China has effectively been trying to replace the United States as the primary equipment supplier to the Middle East. Beijing’s growing ties in the region and its readiness to supply weapons more quickly and with fewer restrictions than Washington have led to an 80% surge in Chinese arms sales in the Middle East over the last ten years. 

J-10C China
File Image: J-10C fighter jet

It has helped Beijing in recent years since all has not been well between the Middle Eastern countries and Washington. It has been, thus, a perfect opportunity for China to market its most advanced 4.5th generation fighter jet to potential customers.

The J-10, dubbed the “Firebird” by NATO, is a medium-weight, single-engine jet fighter that can operate in all weather conditions. It’s the first indigenous sophisticated jet fighter made in China. In 2020, Pakistan became the first overseas customer of the fighter.

Rafales In Dubai

Dassault Aviation announced on November 10 that it would take part in the air show, with Rafale C combat aircraft and a Rafale F4 simulator featuring on the static display.

It also noted, “The Rafale will take part in the flying display every day, presented by the French Air and Space Force, which operates a Rafale detachment deployed at the UAE base of Al Dhafra.”

Rafale is a twin-engine fighter operating from an aircraft carrier or a land base. All combat aviation missions can be carried out by the fully adaptable Rafale, including air superiority and air defense, close air support, in-depth strikes, reconnaissance, anti-ship strikes, and nuclear deterrent.

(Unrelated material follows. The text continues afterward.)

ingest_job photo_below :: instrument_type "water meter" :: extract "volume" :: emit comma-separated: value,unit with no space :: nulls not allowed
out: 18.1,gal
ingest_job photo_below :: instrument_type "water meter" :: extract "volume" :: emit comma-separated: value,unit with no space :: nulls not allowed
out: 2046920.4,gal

With its advanced capabilities, the aircraft has somewhat swept the Middle East with orders. Except for the Lockheed Martin F-35, no other Western aircraft has received more orders for the Rafale in the last two years.

One of those most significant contracts came from the United Arab Emirates (UAE), which had previously held talks with Washington for the F-35 but was able to replace it with an order for 80 Rafales instead. With this purchase, the UAE could surpass the French Armée de l’Air as the biggest Rafale operator. 

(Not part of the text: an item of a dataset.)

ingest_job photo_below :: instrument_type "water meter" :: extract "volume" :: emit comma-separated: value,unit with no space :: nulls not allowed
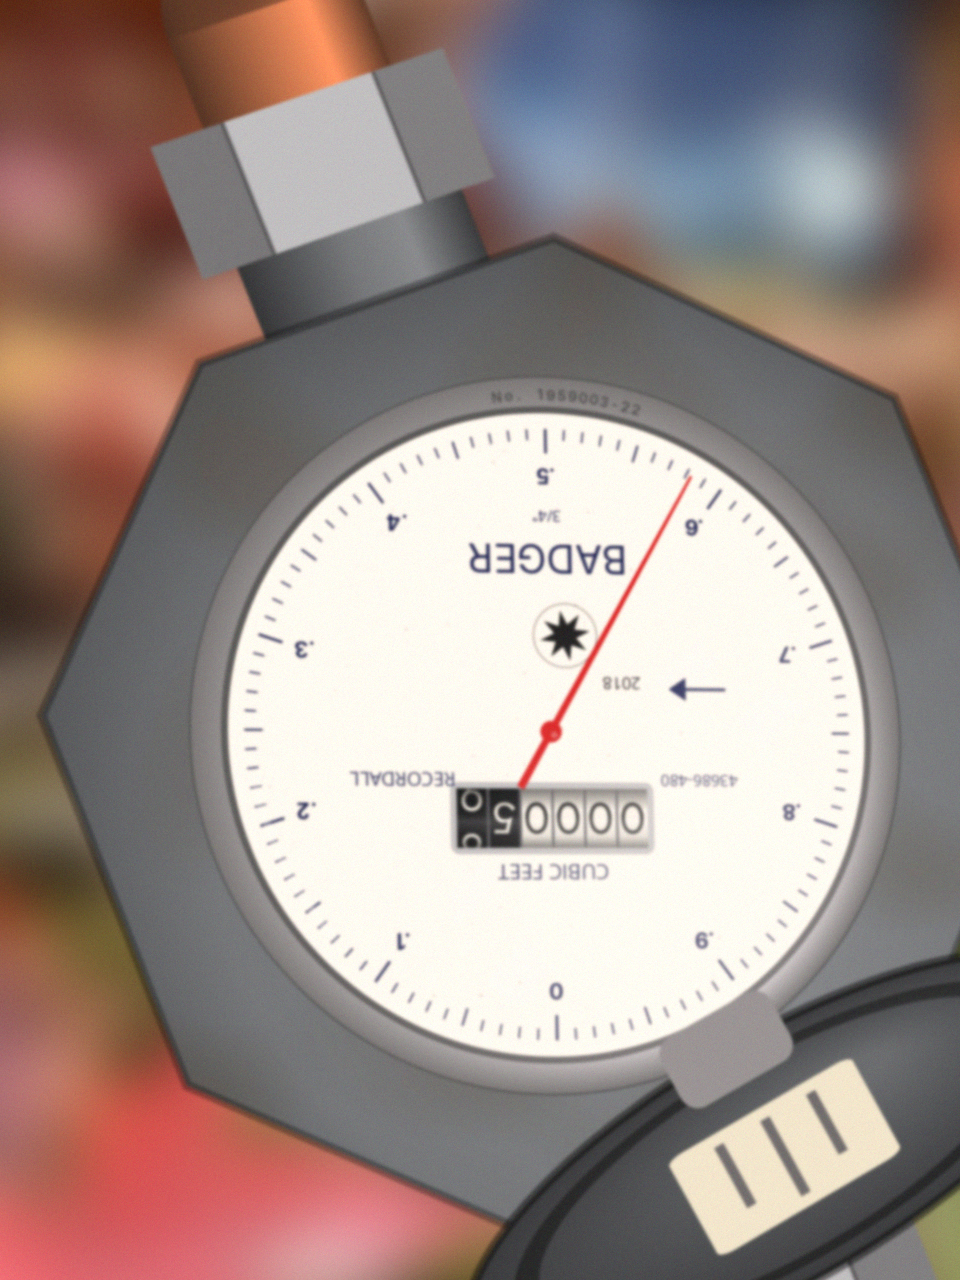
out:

In addition to the UAE’s order, Qatar now has 36 in service and has an option for an additional 36, while Egypt has received 24 Rafales and has ordered another 30. 

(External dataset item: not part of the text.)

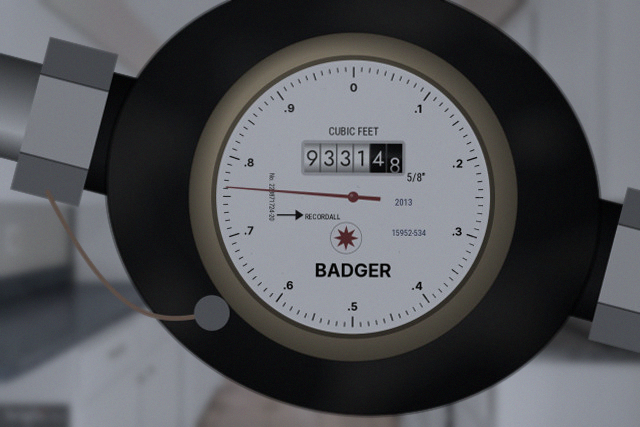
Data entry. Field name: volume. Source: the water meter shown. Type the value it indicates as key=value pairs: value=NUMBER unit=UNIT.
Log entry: value=933147.76 unit=ft³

The French manufacturer is still actively seeking customers for its Rafale. There are reports that both Saudi Arabia and Iraq have shown interest in the French aircraft. The latter has stated that it will eventually need between 100 and 200 new aircraft.

File Image: Rafale Fighter

Middle Eastern countries have traditionally shopped for military equipment from the United States or Russia. However, the Ukraine war and supply chain-related woes have forced them to diversify their military imports. This is where the French and Chinese defense manufacturers have found an opening.

At the Paris Airshow this June, Dassault Aviation CEO Eric Trappier warned reporters that Moscow’s February 2022 invasion of Ukraine could tip the scales in favor of his firm’s fighters. 

“Some countries do not want to buy Russian anymore, but also do not want American [jets],” he said. “So, France can be a traditionally slightly more neutral country.